Direk Joyce first thought of adding Tagalog subtitles so the housewife washing her family’s laundry can get the president’s message better. But she realized this will not do, considering how the president enjoys adding adlibs to his speech.

She will be happy adding shots in-between pauses during the president’s speech to keep the audience glued to the set from start to finish. After all,the world is watching. And everyone must know what the president is saying.

As a filmmaker who believes in letting the audience decide ("Children of the Lake," for instance, will present issues without taking sides), Direk Joyce does not mind following Andanar’s directive to “capture everything” the president says. The viewer will hear every word — even expletives which cannot be cured with the sound of music — the president says.

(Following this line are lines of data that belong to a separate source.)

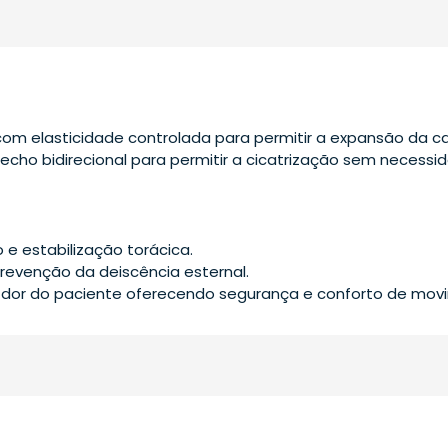
l com elasticidade controlada para permitir a expansão da cai
 Fecho bidirecional para permitir a cicatrização sem necess
 estabilização torácica.
revenção da deiscência esternal.
a dor do paciente oferecendo segurança e conforto de mov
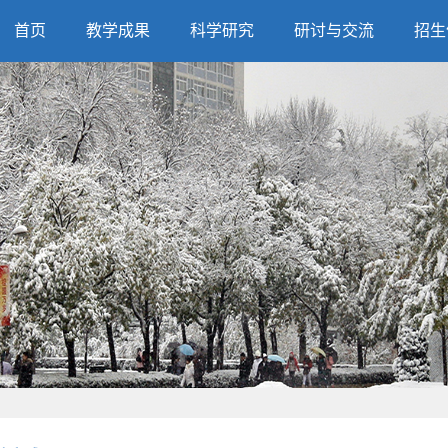
首页
教学成果
科学研究
研讨与交流
招生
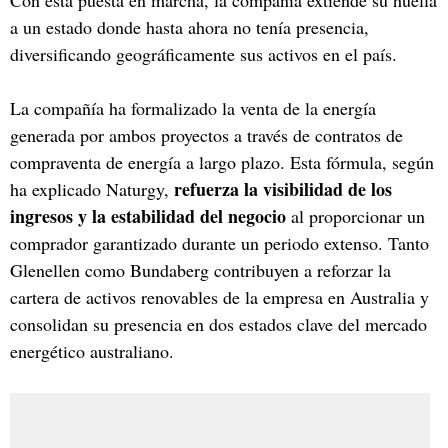
a un estado donde hasta ahora no tenía presencia,
diversificando geográficamente sus activos en el país.
La compañía ha formalizado la venta de la energía
generada por ambos proyectos a través de contratos de
compraventa de energía a largo plazo. Esta fórmula, según
refuerza la visibilidad de los
ha explicado Naturgy,
ingresos y la estabilidad del negocio
al proporcionar un
comprador garantizado durante un periodo extenso. Tanto
Glenellen como Bundaberg contribuyen a reforzar la
cartera de activos renovables de la empresa en Australia y
consolidan su presencia en dos estados clave del mercado
energético australiano.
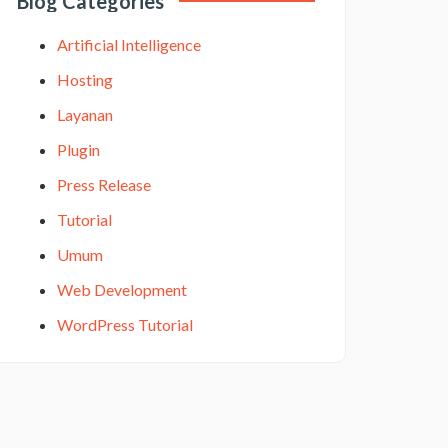
Blog Categories
Artificial Intelligence
Hosting
Layanan
Plugin
Press Release
Tutorial
Umum
Web Development
WordPress Tutorial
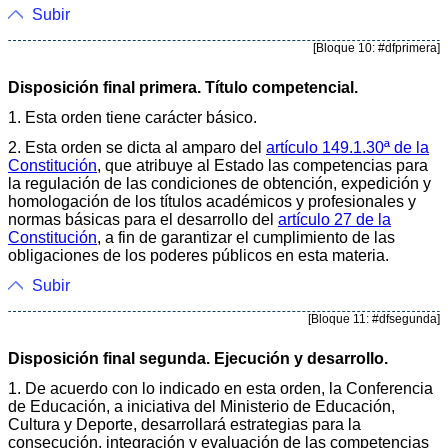
Subir
[Bloque 10: #dfprimera]
Disposición final primera. Título competencial.
1. Esta orden tiene carácter básico.
2. Esta orden se dicta al amparo del
artículo 149.1.30ª de la
Constitución
, que atribuye al Estado las competencias para
la regulación de las condiciones de obtención, expedición y
homologación de los títulos académicos y profesionales y
normas básicas para el desarrollo del
artículo 27 de la
Constitución
, a fin de garantizar el cumplimiento de las
obligaciones de los poderes públicos en esta materia.
Subir
[Bloque 11: #dfsegunda]
Disposición final segunda. Ejecución y desarrollo.
1. De acuerdo con lo indicado en esta orden, la Conferencia
de Educación, a iniciativa del Ministerio de Educación,
Cultura y Deporte, desarrollará estrategias para la
consecución, integración y evaluación de las competencias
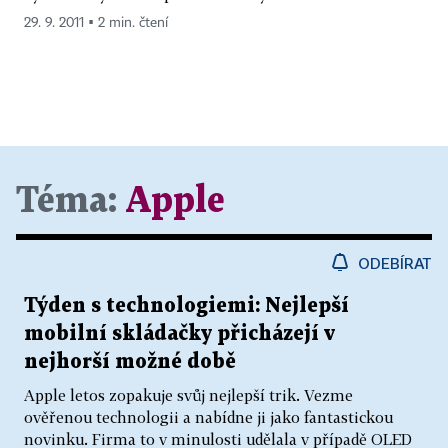
29. 9. 2011 ▪ 2 min. čtení
Téma:
Apple
ODEBÍRAT
Týden s technologiemi: Nejlepší
mobilní skládačky přicházejí v
nejhorší možné době
Apple letos zopakuje svůj nejlepší trik. Vezme
ověřenou technologii a nabídne ji jako fantastickou
novinku. Firma to v minulosti udělala v případě OLED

“The president is not an actor whose lines and movements you can rehearse. That’s why I don’t know if you can call me a director in this case. A director talks to the person and asks what his intentions are. You match them with his,” she told Philstar.com in an interview.

And since she has yet to talk to the president personally, Direk Joyce is banking on her knowledge of his speeches, and what she saw in last year’s SONA instead.

She will include some aspects of what last year’s director, the award-winning Brillante Mendoza did, like where the cameras are positioned in the halls of Congress.

The rest — from the time the president steps out of the chopper, to the time he walks to the podium and delivers his speech — will be a matter of course.

The whole world will see the SONA. So Direk Joyce is hoping to get quality equipment to enhance her shots.

Most of all, she hopes to talk to the president himself, despite his busy schedule.

“It will make my job better,” she explained. “It will make me gear all my shots (toward a certain direction).”

When this interview was held days before the SONA, Direk Joyce has not given up hope. She looks forward to meeting the president and talking to him.

It would make her payback to the Filipino people — to whom she owes her education — complete.